PASSAGE FOR REVIEW START

Since the real estate investment platform’s founding in January 2017 (Kritsberg started the firm alone in 2014 as another iteration called Kritsberg Property Group), Kraut and Kritsberg have been focused on purchasing smaller commercial buildings. K Property Group has three buildings in its portfolio—30-32 Howard Street in Soho (purchased with Intercontinental Real Estate for $46 million in January), Sunshine Cinema at 141 East Houston Street on the Lower East Side (purchased last May with East End Capital for $31.5 million) and 211 East 43rd Street in Midtown (a building in which Kritsberg already had an ownership stake).

Not only do they buy properties, K Property Group does asset management, leasing and construction management. Kraut, who was a principal and managing director for Avison Young in the tri-state area, brings to the table expertise in “leasing, operations, company building and relationships,” he said. Kritsberg, who worked at Midtown Equities, “has the acquisitions, debt, equity and retail experience,” Kraut added.

A graduate of George Washington University, Kraut lives in Westport, Conn., with his wife and sons, 5 and 8. When not working, Kraut is an active member of his town’s legislative body, the Representative Town Meeting (RTM). (He has a whole website, gregkraut.com, dedicated to his positions.)

CO met with Kraut in his office on the second floor of a residential building at 80 Park Avenue between East 38th and East 39th Streets to talk about a new fund the company has launched, plans for the firm’s assets and how the firm came to have such a prestigious board of advisers.

Commercial Observer: Why is your office here?

Gregory Kraut: We officially came together about a year ago. We wanted to find a place that was close to Grand Central [Terminal], because I live in Westport [Conn.] and my partner [Kritsberg] is in Tribeca. We didn’t want to go to like a Regus or a WeWork (WE) because we just thought it was a little too amateurish for lack of a better word. A partner of ours [Envirochrome] offered to house us. They had the space. It’s free. We’re looking for space now but that’s because we’re in a growth phase.

Is it just you and Rod?

Yes. But we also have an analyst. He’s offsite. And we also have a CFO. We have a model that’s called a hub-and-spoke model. So basically what we do is we third-party most of the services. We believe that you run a lean and mean company and you make more money for your investors.

Is it just going to stay the two of you in-house?

That’s a good question. Our goal is to buy two or three office buildings a year—and we did two [in 2017] with Sunshine and 30-32 Howard Street. We’re known for our sourcing of deals and leasing. We’re very good at managing the asset so for us as long as you can do that, you can find a deal in New York, you could lease it up and you have the ability to actually get the financing, which we do. Once we buy another two buildings, then we’ll probably bring on board a head of construction and asset management. That’s our plan.

When you were at Avison Young you were leasing 211 East 43rd Street. Is that a property you now own?

PASSAGE FOR REVIEW END
SUPPLIED MATERIAL START

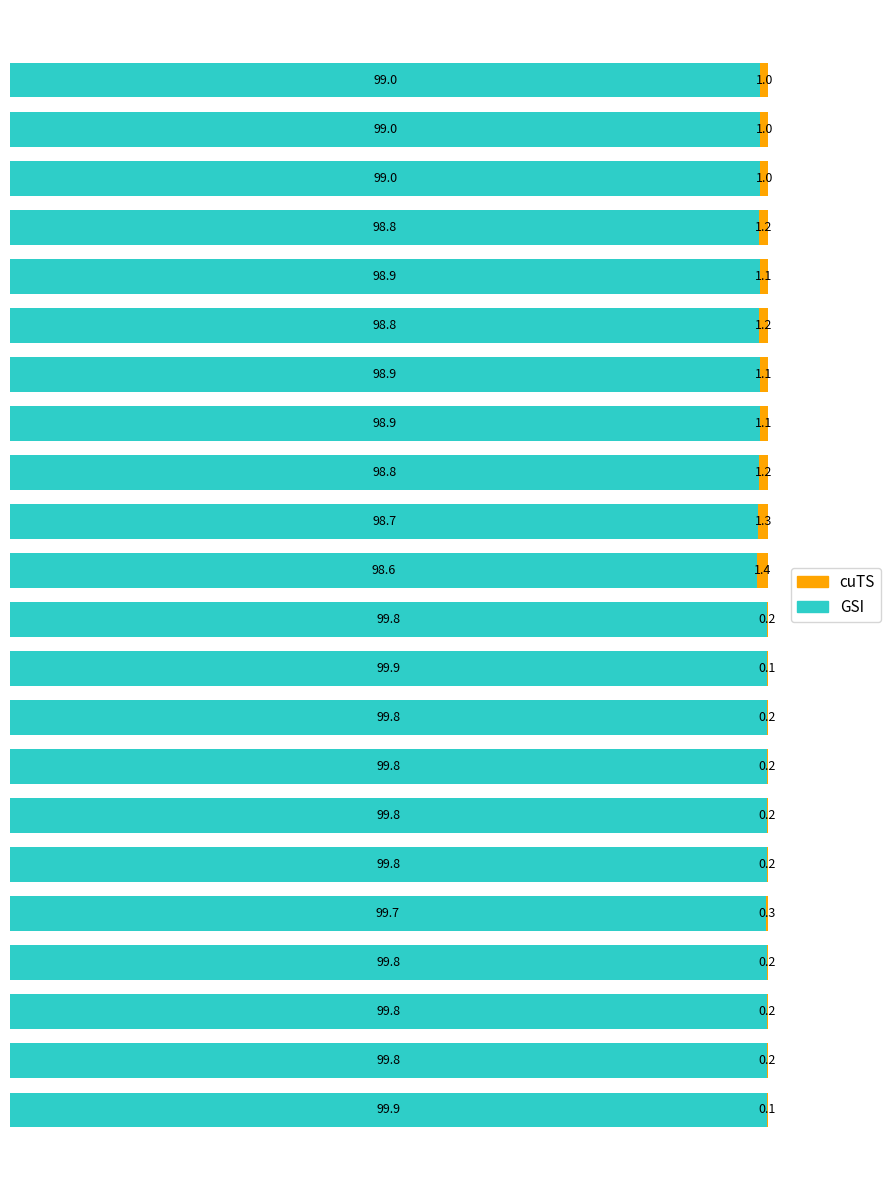

How many series are shown in this chart?

2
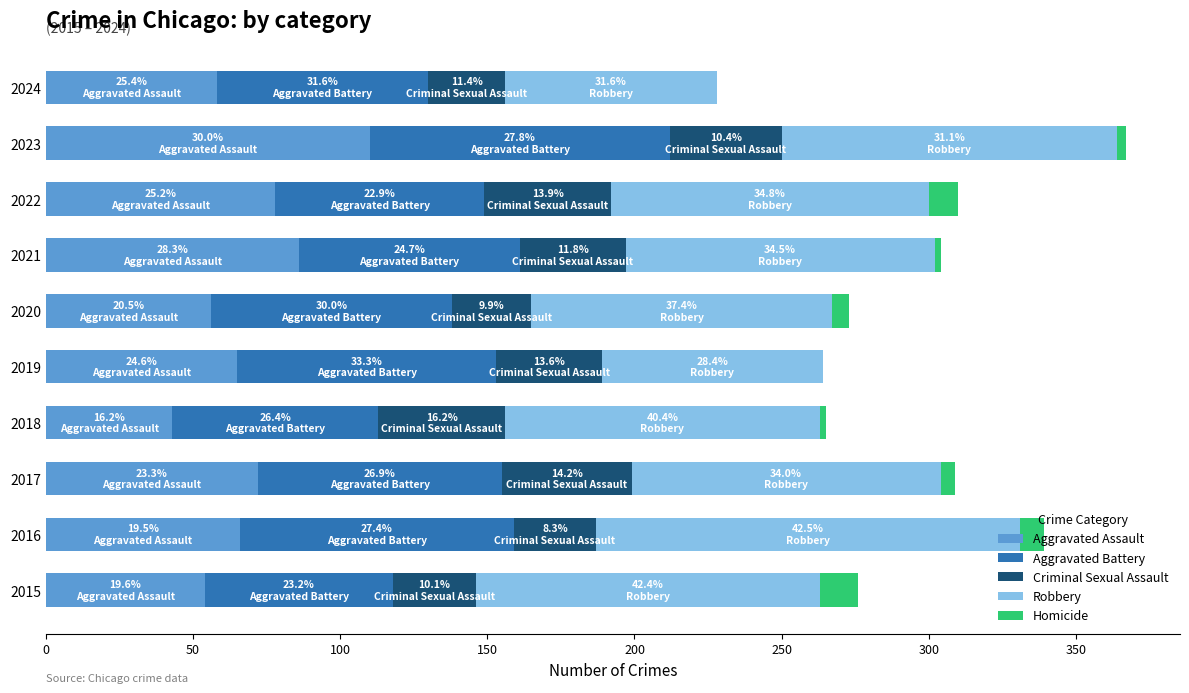

What is the total value across all series at 2016?

339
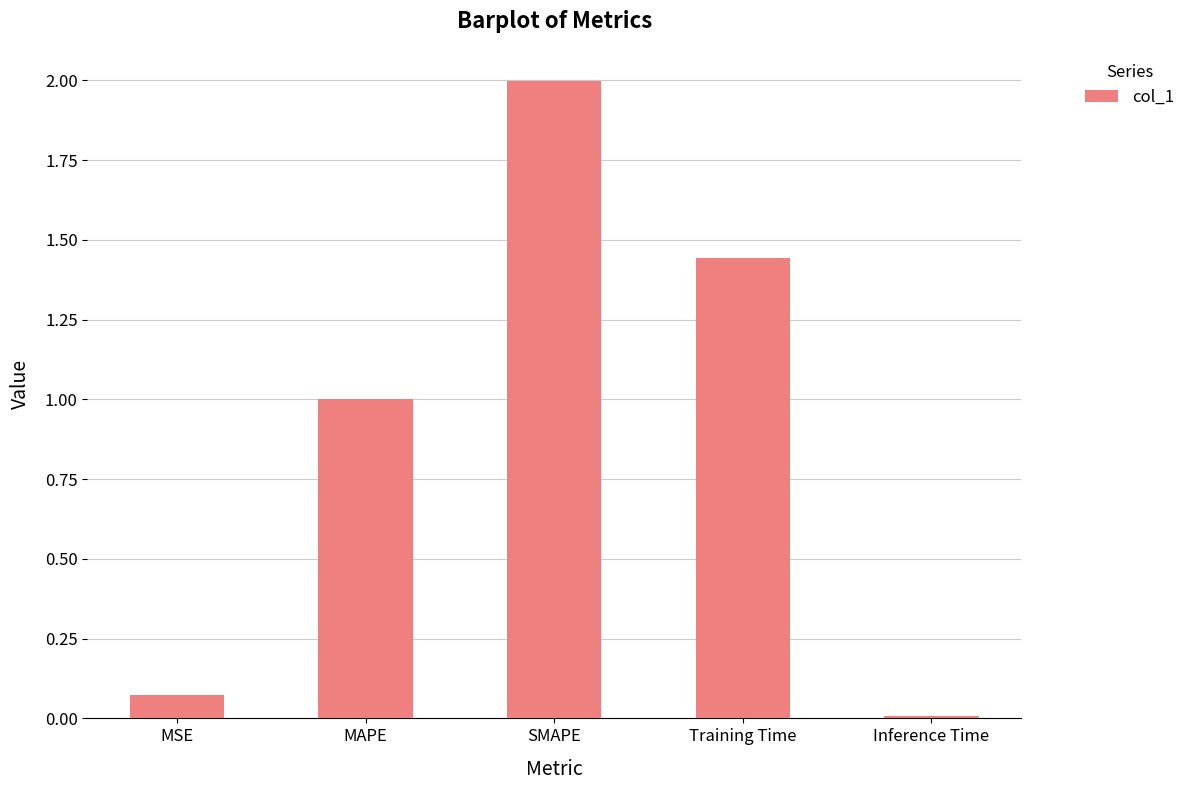

Which category has the lowest value across all series?

Inference Time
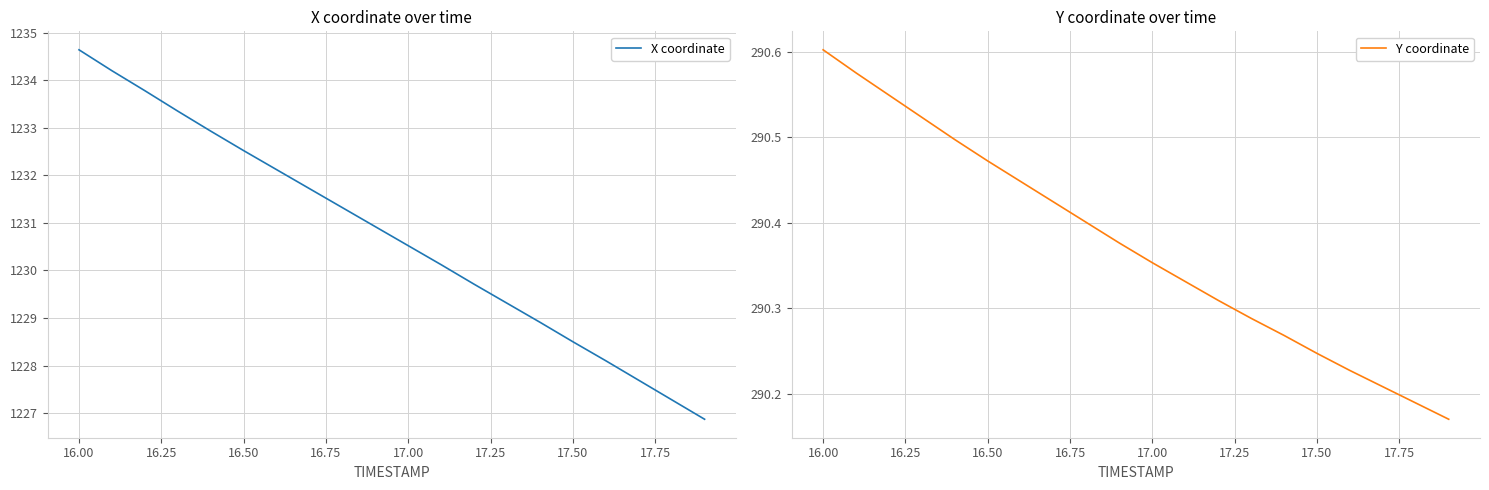

What is the maximum value shown in the chart?

1234.6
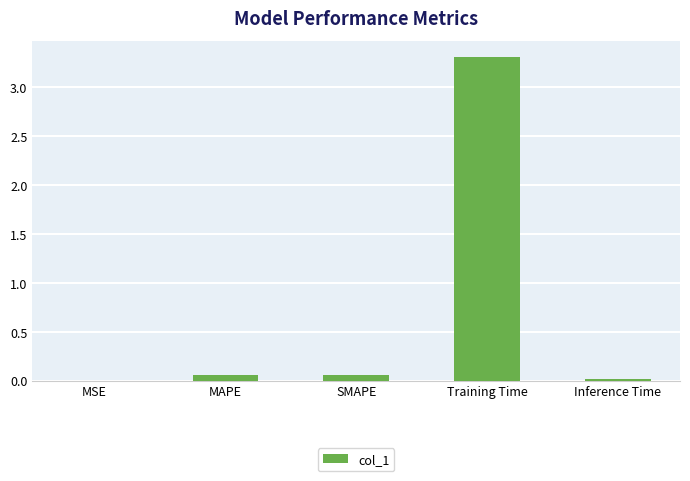

What is the greatest value displayed?

3.3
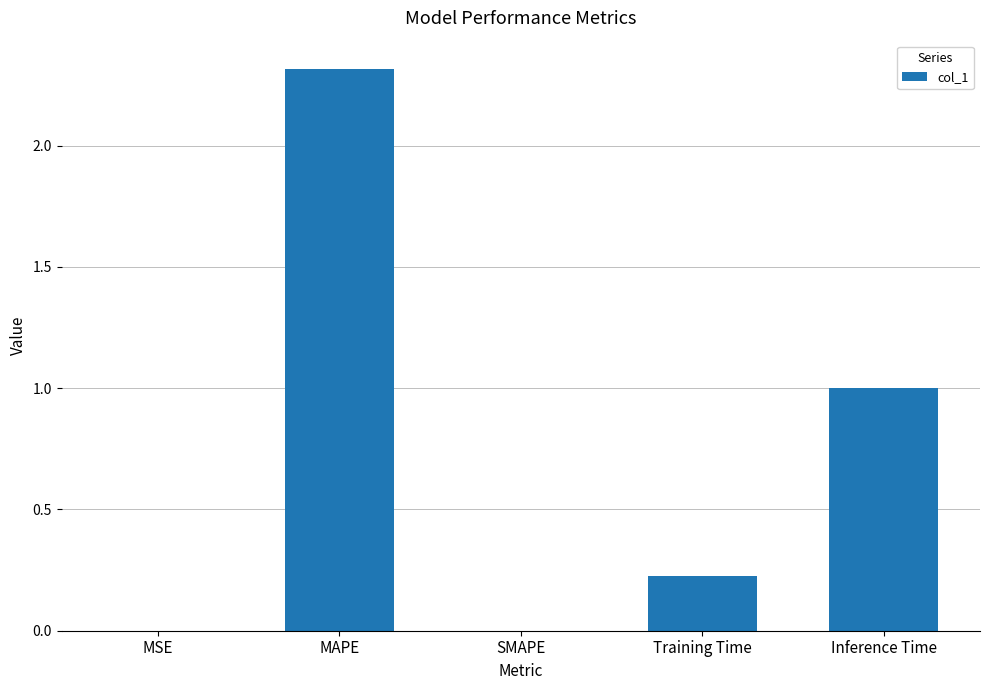

How many distinct data groups are displayed?

1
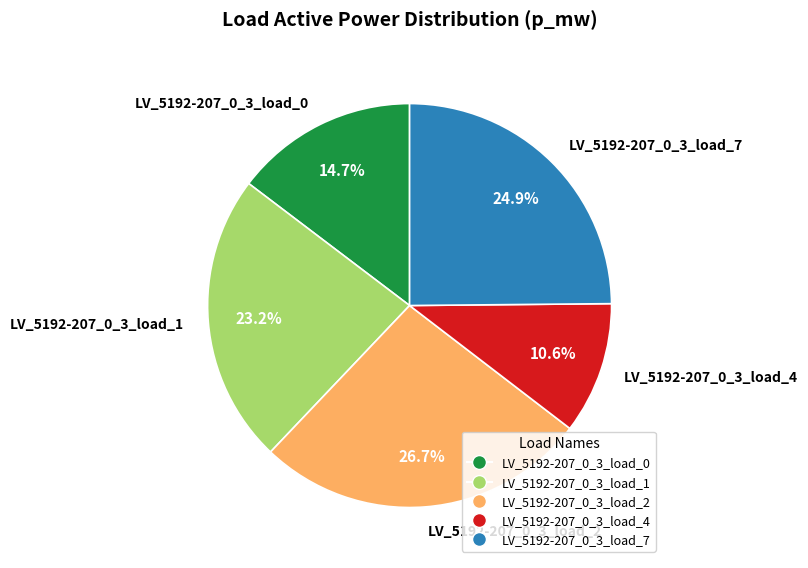

Does LV_5192-207_0_3_load_1 represent more than half of the total?

No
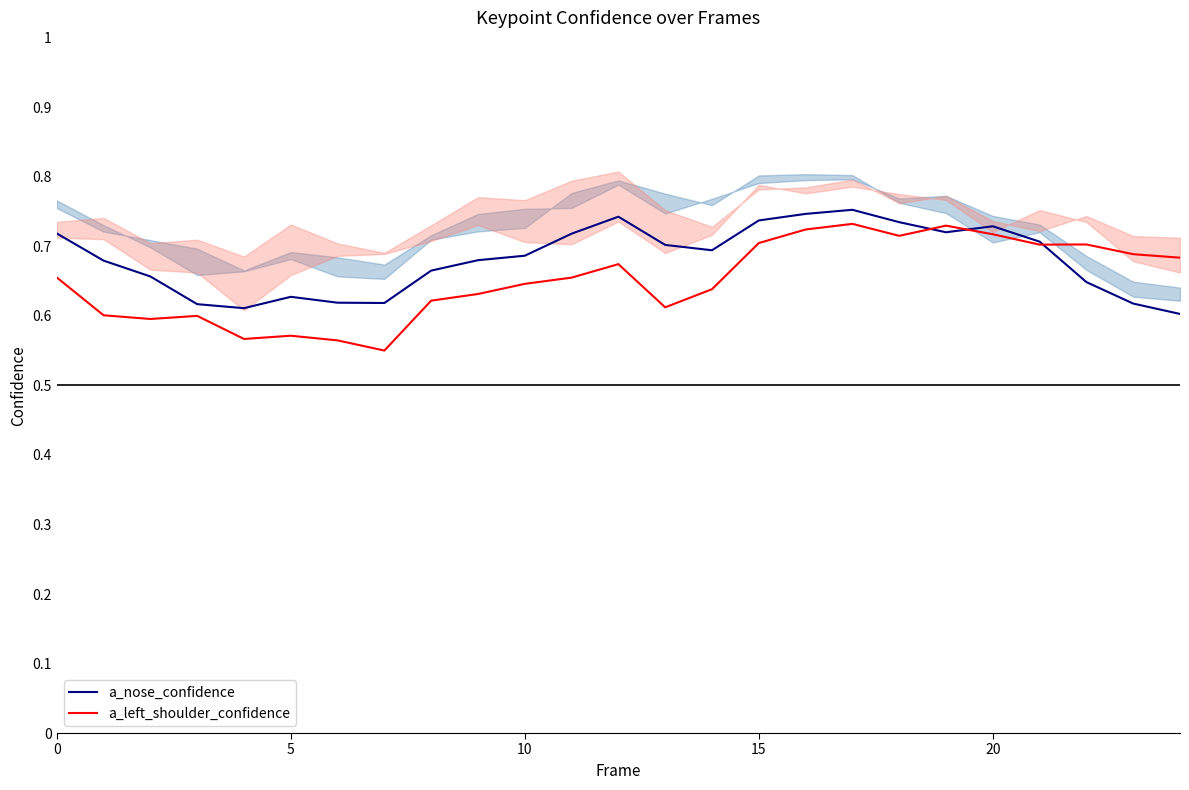

True or false: a_left_shoulder_confidence has a value of 0.2 at 7.

False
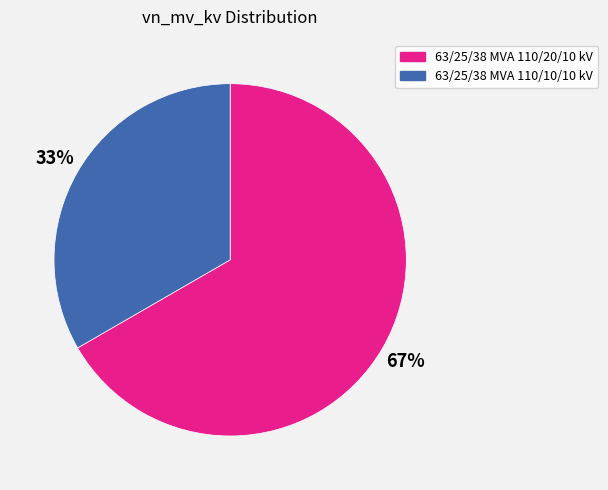

To the nearest percent, what is the combined percentage of 63/25/38 MVA 110/10/10 kV and 63/25/38 MVA 110/20/10 kV?

100%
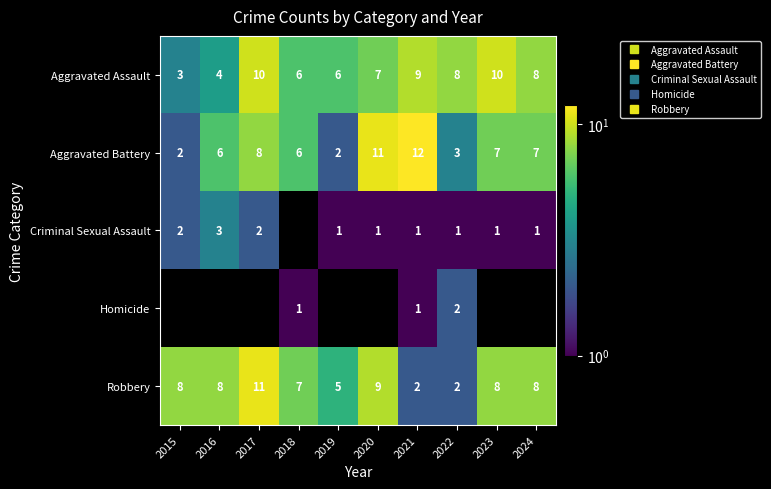

The Robbery series shows 11.0 at 2017. True or false?

True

SUPPLIED MATERIAL END

* **TASKS**:
A) Copy the passage of the K Property Group interview between "That’s a good" and "That’s our plan.", inclusive.
B) Answer these questions from the K Property Group interview:
(i) In what year did Kritsberg start Kritsberg Property Group?
(ii) At what Park Avenue address is Kraut's office located?
(iii) From which university did Kraut graduate?

* **ANSWERS TO THIS EXERCISE**:
A)
That’s a good question. Our goal is to buy two or three office buildings a year—and we did two [in 2017] with Sunshine and 30-32 Howard Street. We’re known for our sourcing of deals and leasing. We’re very good at managing the asset so for us as long as you can do that, you can find a deal in New York, you could lease it up and you have the ability to actually get the financing, which we do. Once we buy another two buildings, then we’ll probably bring on board a head of construction and asset management. That’s our plan.

B)
(i) 2014
(ii) 80 Park Avenue
(iii) George Washington University